Im zweiten Teil geht Hunter zu den einzelnen Konzepten zurück.

  1. Zuerst zur Ordnung. Ordnung allein genügt nicht, denn das Ziel von Ordnung ist ein gewisses Mass an Frieden. Dieser Friede geht weiter als die blosse Abwesenheit von Konflikten. Augustinus ging davon aus, dass das Herrschen des Menschen über den Menschen erst durch den Sündenfall notwendig geworden war (595).
  2. Dann zur Freiheit (freedom and liberty). Locke benannte als Hauptgrund, um ein politisches System überhaupt zu akzeptieren, die positiven Folgen von Freiheit und Eigentum. Auf amerikanische Verhältnisse übertragen bedeutet das für die einen, als Einzelpersonen der Wahrheit und dem Glück nachzustreben; für den anderen eher die Gewähr, die Früchte der eigenen Kreativität und Produktivität ernten zu können. Im zeitgenössischen Verständnis geht es aber eher um Freiheit um des Vergnügens willen (freedom for pleasure, 643). Pornografie ist ebenso ein Ausdruck dieser Freiheit wie die Redefreiheit oder künstlerische Entfaltung. Es geht also um die Erlaubnis (license) eigener Präferenzen unter Ausschluss aller anderen Überlegungen (680). Wir sind Meister unserer persönlichen Leben geworden, dafür inkonsequent in der Anwendung des Gedankens von Souveränität (697). Diese Zeilen tragen deutlich sozial-kritische Züge. Zum Glück, denn der biblische Bezug blieb ansonsten eher schmal.
  3. Drittens geht es um den Begriff der Gerechtigkeit. Hier sind wir natürlich sofort bei der Frage, inwiefern ein materieller Ausgleich unter den Menschen geschaffen werden soll, und welche Rolle der Staat hierbei zu spielen hat. Ein kollektivistischer Ansatz führt jedenfalls zur Umverteilung und damit zur Enteignung. Zentral ist die Gleichwertigkeit der Menschen vor dem Gesetz. Als erstes ordnendes Prinzip weist Baker auf die vertikale Gerechtigkeit, also diejenige vor Gott, dem Schöpfer, hin. Diese Überzeugung steht der säkular-pluralistischen entgegen. Die horizontale Gerechtigkeit führt geradewegs zur Frage von Bürgerrechten, wobei der Bezug zu Martin Luther King Jr. für einen US-Bürger der nächstliegende ist. (Ebenso auch die – interessante – Frage, inwieweit Erweckungen die horizontale Gerechtigkeit gestärkt haben.)

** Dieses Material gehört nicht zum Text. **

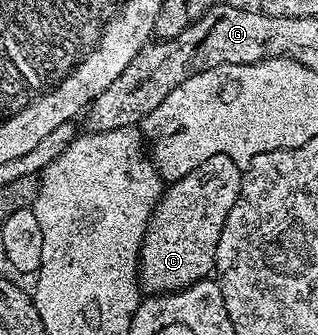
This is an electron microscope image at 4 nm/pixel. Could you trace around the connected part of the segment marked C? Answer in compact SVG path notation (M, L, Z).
M214 153L189 175L164 188L139 252L139 284L144 294L175 293L214 274L217 239L221 239L221 227L237 203L242 178L243 169L236 161Z

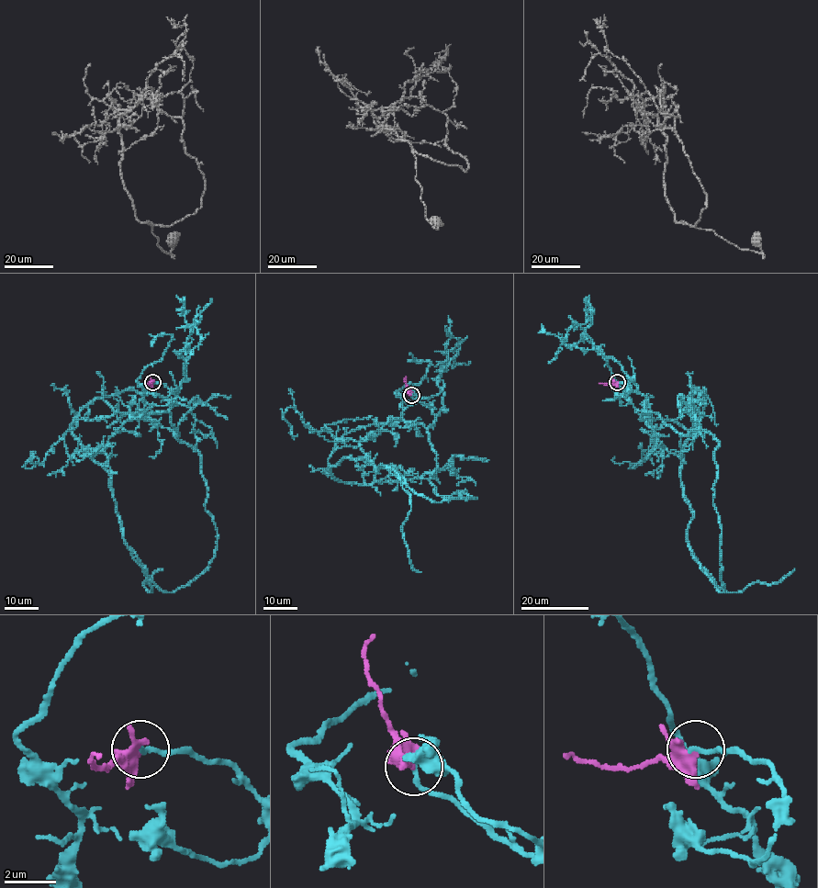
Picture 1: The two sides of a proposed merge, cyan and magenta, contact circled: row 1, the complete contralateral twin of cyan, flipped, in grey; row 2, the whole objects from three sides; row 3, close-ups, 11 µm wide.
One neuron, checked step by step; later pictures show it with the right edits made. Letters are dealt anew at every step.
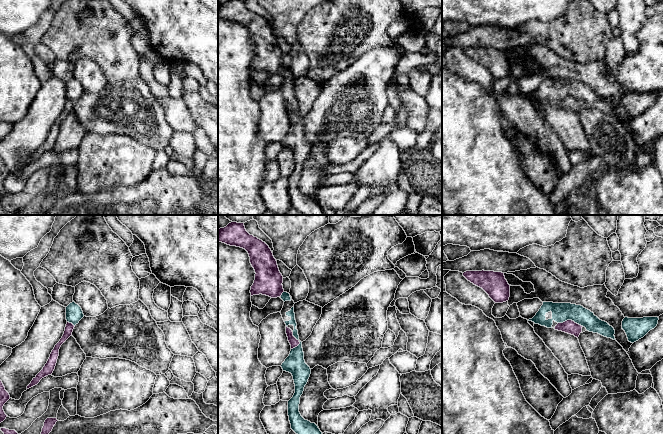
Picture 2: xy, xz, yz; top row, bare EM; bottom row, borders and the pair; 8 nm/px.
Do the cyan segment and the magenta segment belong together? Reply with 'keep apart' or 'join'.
join

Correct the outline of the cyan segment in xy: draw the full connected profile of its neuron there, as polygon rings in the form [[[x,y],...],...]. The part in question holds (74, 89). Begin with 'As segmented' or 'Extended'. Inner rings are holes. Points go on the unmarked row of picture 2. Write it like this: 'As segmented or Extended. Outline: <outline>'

Bleibt zu fragen, wie gute Politik aussieht. Die schrecklichen Massaker in Rwanda oder Darfour führten die wichtige Rolle der Politik und vor allem deren prioritäre Aufgaben deutlich vor Augen. Der Staat hat dem Bösen Einhalt zu gebieten, auch durch Bestrafung. Christen unterstützen dies unter dem Aspekt der menschlichen Würde des Übeltäters (1135). „Gerechtigkeit ist das Resultat einer gestärkten moralischen Ordnung, welche die Freiheit des Menschen vor böswilliger Einwirkung schützt.“ (1152) In diesem Gebiet wird in unseren Ländern (noch) weitgehende Übereinstimmung erzielt. Doch zwei Fragen stellen sich in den Raum: Was ist mit Zwangshandlungen zu Lasten von Minderheiten, die sich der (demokratischen) Mehrheit beugen müssen? Sind Gesetze und Erlasse damit rechtens, weil sie von der Mehrheit bewilligt sind? Ebenso lässt sich fragen, inwieweit der Staat über die Rolle des Versorgers einnehmen soll. Führt eine solche Versorgung nicht zu schlechter Verwalterschaft und zu stabilisierter Armut? Solche Zusammenhänge sind nicht von der Hand zu weisen.

Fazit

Das Buch betrachte ich als gelungen. Der elegante Start gleicht dem ausgebauten Landplatz für Boote. Einmal auf See, beschleicht den Neuling doch ab und zu das Gefühl des Verlorenseins unter den vielen Namen. Man soll jedoch nicht zu viel von 120 Seiten erwarten. Insbesondere die Diskussion um den Freiheitsbegriff soll von Christen fundiert und engagiert geführt werden. Ein Drogenkonsument setzt mit seiner Lebensweise (und dem beanspruchten Freiraum) ein schlechtes Beispiel für andere (801). Ebenso aktuell ist die Frage, inwieweit ein unverantwortlicher Umgang mit Finanzen innerhalb eines Staates auf Kosten der nächsten Generationen verantwortbar ist. (Klare Antwort: Er ist es nicht!) Auf der persönlichen Ebene ruft Baker dazu auf, unsere Ämter mit den dazugehörigen Pflichten ernst zu nehmen; sei es als Kind in der Unterordnung, als Eltern oder Grosseltern in der versorgenden und steuernden Position der Familie; als Nachbar in Fürsorge und Rücksichtnahme; als Gemeindemitglied im Bemühen Gottes Reich auszubreiten; als Geschäftsmann in Ehrlichkeit und Geradheit.